If you are from outside the European Community and you want to get married in Scotland you will need the correct visa when you enter or you will need to get permission to get married from the home Secretary. I explained this to Nick when we met in January but, what with the change of government and the usual bureaucracy, it took an age. Two weeks before the wedding I had a frantic Lucy on the phone asking what we should do as Nick’s permission hadn’t arrived yet. All the arrangements had been made, hotel paid for and Nick’s family had booked all their flights. Our only option was to make the wedding ceremony non-legal, but as close to real thing as we could make it, and they would have to have a civil ceremony when his permission came through. Thankfully, one week before the wedding, I had a phone call on my mobile from an ecstatic Lucy and the wedding could go ahead as planned. I suppose I should have been expecting the unexpected…

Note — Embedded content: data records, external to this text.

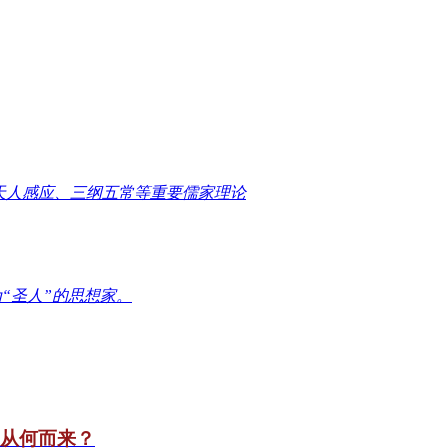
天人感应、三纲五常等重要儒家理论
“圣人”的思想家。
竟从何而来？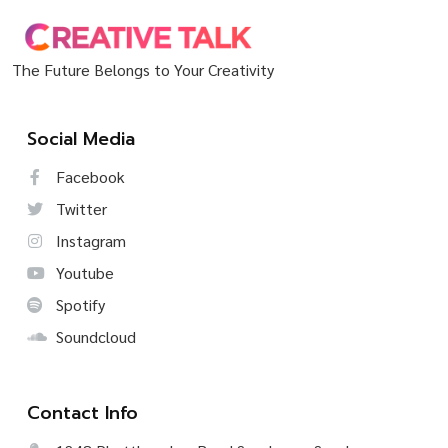
The Future Belongs to Your Creativity
Social Media
Facebook
Twitter
Instagram
Youtube
Spotify
Soundcloud
Contact Info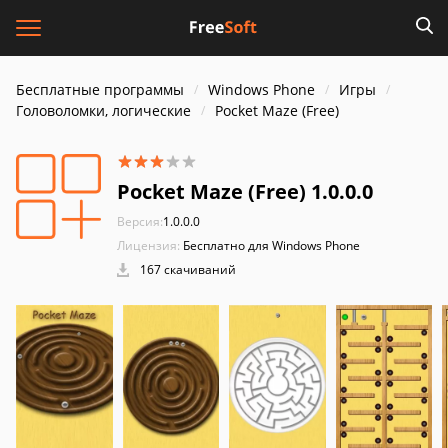
Бесплатные программы
Windows Phone
Игры
Головоломки, логические
Pocket Maze (Free)
Pocket Maze (Free) 1.0.0.0
Версия:
1.0.0.0
Лицензия:
Бесплатно для Windows Phone
167 скачиваний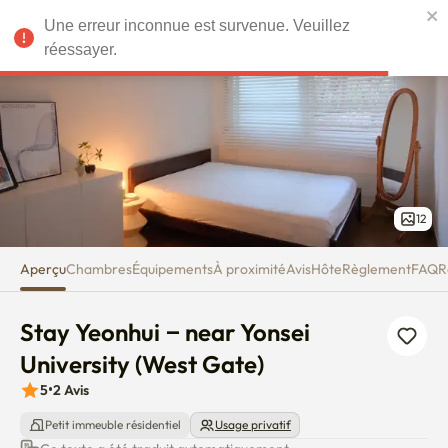
Stay Yeonhui – near Yonsei Univ
Une erreur inconnue est survenue. Veuillez
EUR
réessayer.
12
Aperçu
Chambres
Équipements
À proximité
Avis
Hôte
Règlement
FAQ
R
Stay Yeonhui – near Yonsei 
University (West Gate)
5
•
2
Avis
Petit immeuble résidentiel
Usage privatif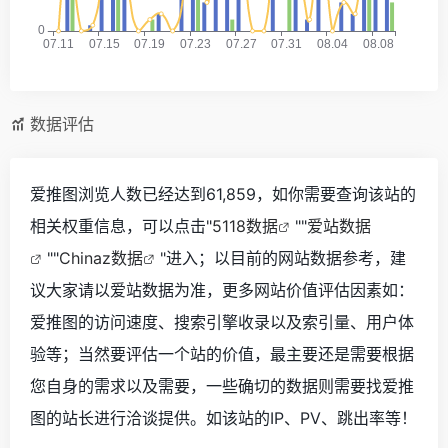
数据评估
爱推图浏览人数已经达到61,859，如你需要查询该站的
相关权重信息，可以点击"
5118数据
""
爱站数据
""
Chinaz数据
"进入；以目前的网站数据参考，建
议大家请以爱站数据为准，更多网站价值评估因素如：
爱推图的访问速度、搜索引擎收录以及索引量、用户体
验等；当然要评估一个站的价值，最主要还是需要根据
您自身的需求以及需要，一些确切的数据则需要找爱推
图的站长进行洽谈提供。如该站的IP、PV、跳出率等！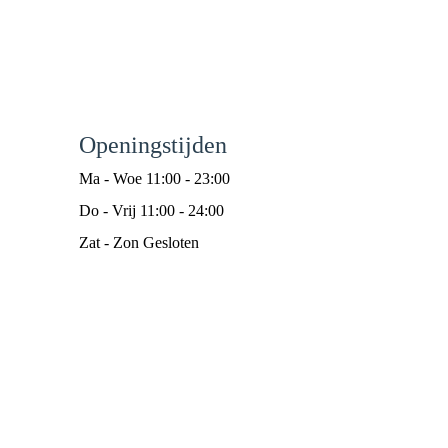
Openingstijden
Ma - Woe 11:00 - 23:00
Do - Vrij 11:00 - 24:00
Zat - Zon Gesloten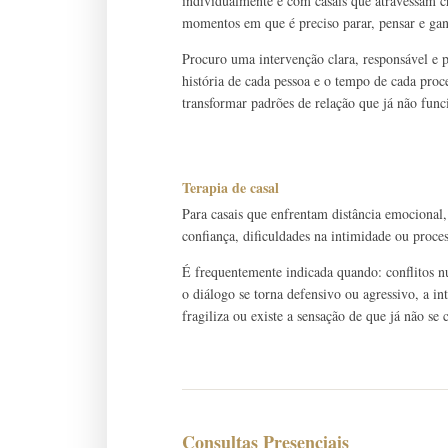
individualmente e com casais que atravessam cri
momentos em que é preciso parar, pensar e gan
Procuro uma intervenção clara, responsável e
história de cada pessoa e o tempo de cada pro
transformar padrões de relação que já não fun
Terapia de casal
Para casais que enfrentam distância emocional,
confiança, dificuldades na intimidade ou proce
É frequentemente indicada quando: conflitos n
o diálogo se torna defensivo ou agressivo, a in
fragiliza ou existe a sensação de que já não s
Consultas Presenciais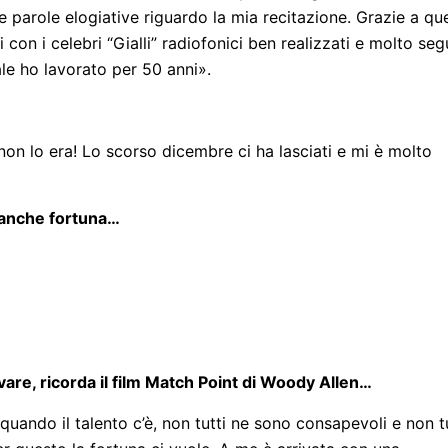
e parole elogiative riguardo la mia recitazione. Grazie a que
con i celebri “Gialli” radiofonici ben realizzati e molto segu
le ho lavorato per 50 anni».
n lo era! Lo scorso dicembre ci ha lasciati e mi è molto
e anche fortuna…
ovare, ricorda il film Match Point di Woody Allen…
 quando il talento c’è, non tutti ne sono consapevoli e non t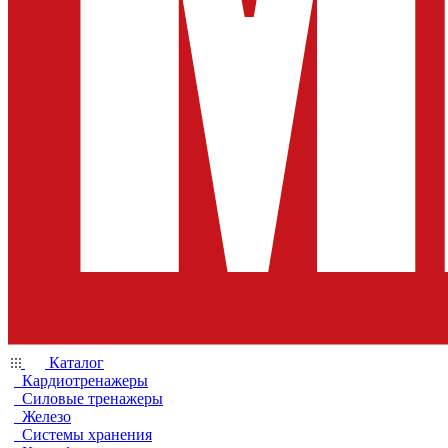
Каталог
Кардиотренажеры
Силовые тренажеры
Железо
Системы хранения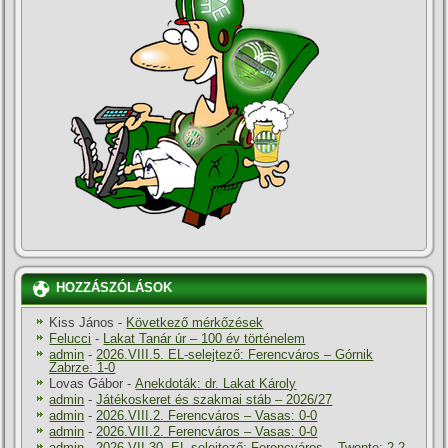
HOZZÁSZÓLÁSOK
Kiss János
-
Következő mérkőzések
Felucci
-
Lakat Tanár úr – 100 év történelem
admin
-
2026.VIII.5. EL-selejtező: Ferencváros – Górnik
Zabrze: 1-0
Lovas Gábor
-
Anekdoták: dr. Lakat Károly
admin
-
Játékoskeret és szakmai stáb – 2026/27
admin
-
2026.VIII.2. Ferencváros – Vasas: 0-0
admin
-
2026.VIII.2. Ferencváros – Vasas: 0-0
admin
-
2026.VII.30. EL-selejtező: Ferencváros – Twente: 2-2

It was a dreich day, grey and raining heavily when I arrived at Cornhill House. I had dropped my wife, Wendy, off in Biggar to do some shopping (great pies!) confidently telling her that I would be about an hour and a half at the most. I did a walk through with Nick and his Best Men and waited for bride to arrive. It was at this point that the wedding organiser came through to the marquee and told me that there was a big accident on the M74 and that half the guests, and more importantly the piper, were going to be late. “No problem, I’m not going anywhere,” I lied, thinking that my wife would be struggling to fill her time in Biggar as it was. Forty five minutes later I heard the strangled strains of a set of pipes being warmed-up (is that what you do to bagpipes?) so I scraped Nick off the roof of the marquee – he was actually quite calm – the guests entered, the piper played and the bridal party entered. Lucy sent me a note:
“Brian Hawkins was our celebrant for our wedding this year. Brian elequently conveyed my husband and my feelings towards each other and marriage, both professionally and considerately. We were very impressed with the ceremony and his very approachable manner. lucy and nick”
The shops in Biggar all close after lunch on a Saturday and it was a despondent and very wet Wendy that I collected from the bus shelter one hour later than I promised.